Any lasting relationship isn’t reliant on looks alone. Sure, it starts with lust. But we get older, slower. We grow love handles and extra chins. But we stay together because, ultimately, the connection is based on something deeper than the superficial.
It’s a dramatic conceit to apply to a smartphone, but an apt one — when Motorola rebooted its iconic Razr brand last November with the debut of the remarkably svelte Droid Razr, we fell in love with its looks. Like the iconic, massively popular Razr V3 flip-phone released just seven years ago, the Droid Razr was sexy and slim.
But then Motorola pulled back the curtain on its next Razr iteration, the Droid Razr Maxx. It looks like its former self, but it’s been retooled to include a massive battery — the extra two-odd millimeters in thickness that were scooped away from the first Droid Razr’s backside have been filled in, and the slim profile of last year’s design has been obliterated. Otherwise, it looks like the same phone, but now it wears plus-size jeans. It’s heftier too. At 145 grams, it’s 20 grams heavier than the Razr.
The extra junk in the trunk comes with a payoff — an upgraded 3,300 mAh battery cell, one which Motorola promises will deliver up to 21 hours of talk time and over 350 hours on standby.
With the Razr Maxx’s supercharged battery, Moto goes a long way toward solving what is arguably the biggest issue in mobile devices today: longevity. Even the iPhone — the darling device of the mobile world — took serious heat for its lack of stamina after receiving the latest iOS software update.
No matter how sleek or functional a phone is, it ain’t nothing without enough juice to make it last, and the Razr Maxx’s purported battery life is unprecedented among today’s smart devices.

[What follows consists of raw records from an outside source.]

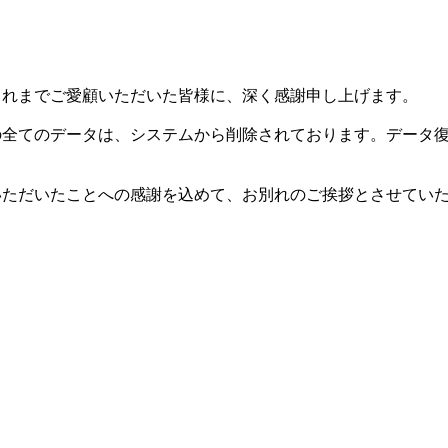
した。これまでご愛顧いただいた皆様に、深く感謝申し上げます。
等の全てのデータは、システムから削除されております。データ
用いただいたことへの感謝を込めて、お別れのご挨拶とさせてい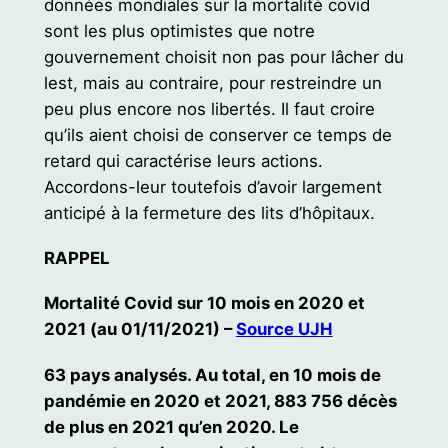
données mondiales sur la mortalité covid
sont les plus optimistes que notre
gouvernement choisit non pas pour lâcher du
lest, mais au contraire, pour restreindre un
peu plus encore nos libertés. Il faut croire
qu’ils aient choisi de conserver ce temps de
retard qui caractérise leurs actions.
Accordons-leur toutefois d’avoir largement
anticipé à la fermeture des lits d’hôpitaux.
RAPPEL
Mortalité Covid sur 10 mois en 2020 et
2021 (au 01/11/2021) –
Source UJH
63 pays analysés. Au total, en 10 mois de
pandémie en 2020 et 2021, 883 756 décès
de plus en 2021 qu’en 2020. Le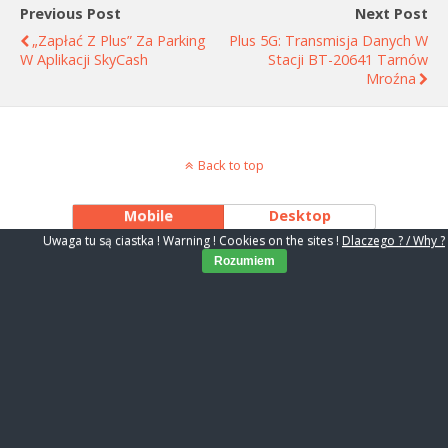
Previous Post
Next Post
„Zapłać Z Plus” Za Parking
Plus 5G: Transmisja Danych W
W Aplikacji SkyCash
Stacji BT-20641 Tarnów
Mroźna
Back to top
Mobile
Desktop
Uwaga tu są ciastka ! Warning ! Cookies on the sites !
Dlaczego ? / Why ?
Rozumiem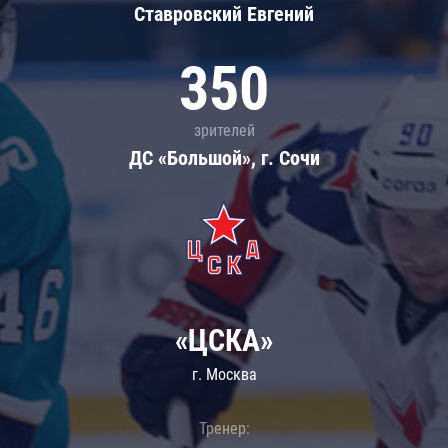
Ставровский Евгений
350
зрителей
ДС «Большой», г. Сочи
«ЦСКА»
г. Москва
Тренер: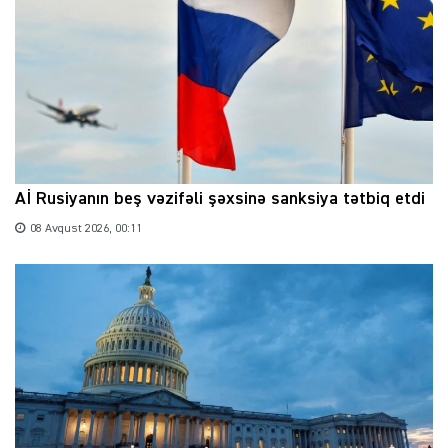
Aİ Rusiyanın beş vəzifəli şəxsinə sanksiya tətbiq etdi
08 Avqust 2026, 00:11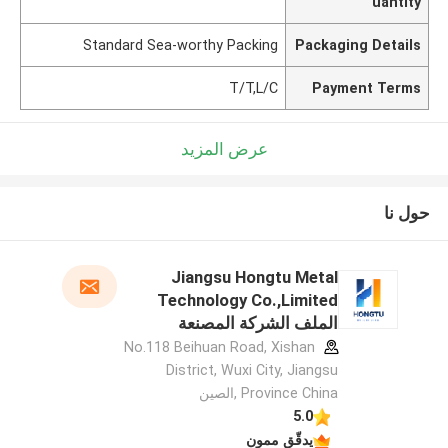
uantity
Standard Sea-worthy Packing
Packaging Details
T/T,L/C
Payment Terms
عرض المزيد
حول نا
Jiangsu Hongtu Metal
Technology Co.,Limited
الملف الشركة المصنعة
No.118 Beihuan Road, Xishan
District, Wuxi City, Jiangsu
Province China ,الصين
5.0
يدقّق ممون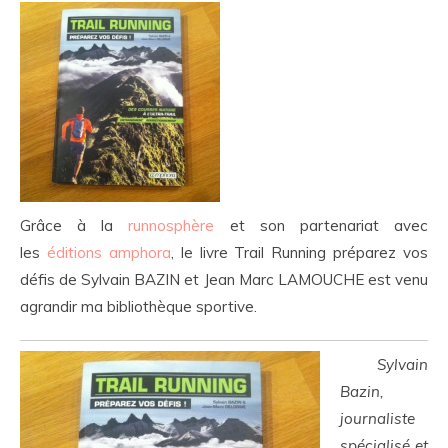
Grâce à la
runnosphère
et son partenariat avec
les
éditions amphora
, le livre Trail Running préparez vos
défis de Sylvain BAZIN et Jean Marc LAMOUCHE est venu
agrandir ma bibliothèque sportive.
Sylvain
Bazin,
journaliste
spécialisé et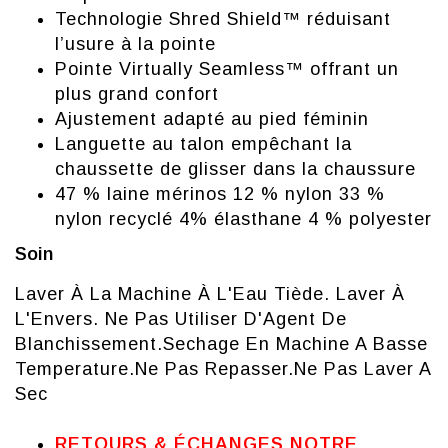
Technologie Shred Shield™ réduisant
l’usure à la pointe
Pointe Virtually Seamless™ offrant un
plus grand confort
Ajustement adapté au pied féminin
Languette au talon empêchant la
chaussette de glisser dans la chaussure
47 % laine mérinos 12 % nylon 33 %
nylon recyclé 4% élasthane 4 % polyester
Soin
Laver À La Machine À L'Eau Tiède. Laver À
L'Envers. Ne Pas Utiliser D'Agent De
Blanchissement.Sechage En Machine A Basse
Temperature.Ne Pas Repasser.Ne Pas Laver A
Sec
RETOURS & ÉCHANGES NOTRE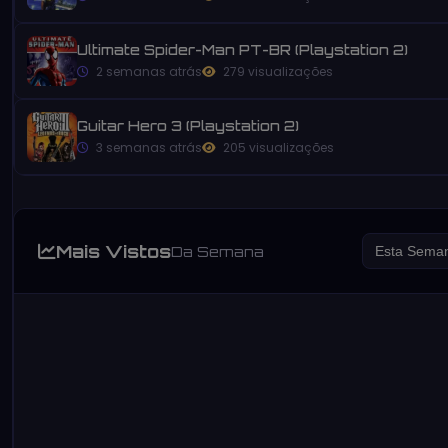
Ultimate Spider-Man PT-BR (Playstation 2)
2 semanas atrás
279 visualizações
Guitar Hero 3 (Playstation 2)
3 semanas atrás
205 visualizações
Mais Vistos
Da Semana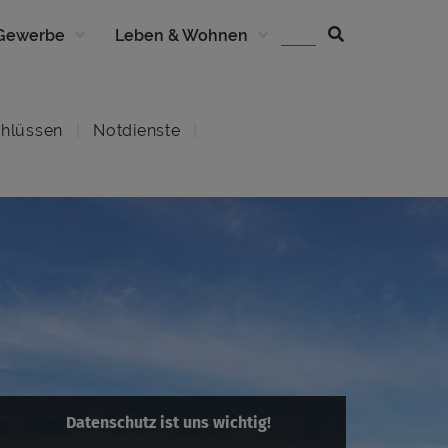
 Gewerbe
Leben & Wohnen
hlüssen
Notdienste
Datenschutz ist uns wichtig!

The verdict? The Razr Maxx makes good on Motorola’s claims. The phone stood up to 12 hours of continuous YouTube video playback — more grueling than voice calls — in my testing before running out of steam. And on a full charge under regular-use conditions (the occasional call or three, light web browsing, playing around with an app here and there), I literally went for three whole days without having to plug it in.
This longevity is only compounded by Moto’s Smart Actions management system, the company’s ingenious software-based approach for tracking and adjusting feature usage and energy consumption. It switches certain functions on and off automatically when the phone’s sensors detect a specific set of user-defined conditions. For example, when your battery dips below a certain point, say 20 percent, you can instruct the phone to automatically dim the screen and turn off the 4G and GPS radios. Also, the phone will use known Wi-Fi networks to determine your location. It knows when you’ve left your pad and you’re walking around (switch on 4G), or when you’ve arrived at the office (turn off 4G, silence your “Hey Ya” ringtone). Pretty nifty stuff.
If you’re superficial enough to care only about what’s on the outside, you may as well get the Droid Razr. Both phones are nearly identical in terms of specs and materials: 1.2GHz dual-core processor, 8-megapixel rear-facing camera with an HD-capable front-facing camera, a microSD slot, and a 4.3-inch super AMOLED screen are all standard on both devices. They both run Android 2.3.5 Gingerbread, and both are upgradeable to Ice Cream Sandwich. It’s just that with its beefier battery, the Droid Razr Maxx is chunkier and more costly — the Maxx hits stores at $300, and the price of the previous Razr just dropped to $200.
I like what Motorola is doing with its hardware across all of its latest phones, Razr or otherwise. It’s part of a larger emphasis on industrial design in the mobile world, as manufacturers like Nokia and Motorola have started paying closer attention to materials, flourishes and details once otherwise overlooked.
Moto’s latest phones are built atop an aluminum chassis, strong enough to withstand numerous waist-high drops. One of the defining features of the Razr line is the Kevlar mesh backing. This Razr Maxx feels smooth and exotic in the hand. It’s almost like touching the cool surface of a piece of glazed pottery. And like scores of other smartphones, the screen is kept safe with a Gorilla Glass facade.
But as nice as the Maxx’s outsides are, it’s really not about looks. It’s what’s inside that counts. And that, my friends, is what a good relationship is all about.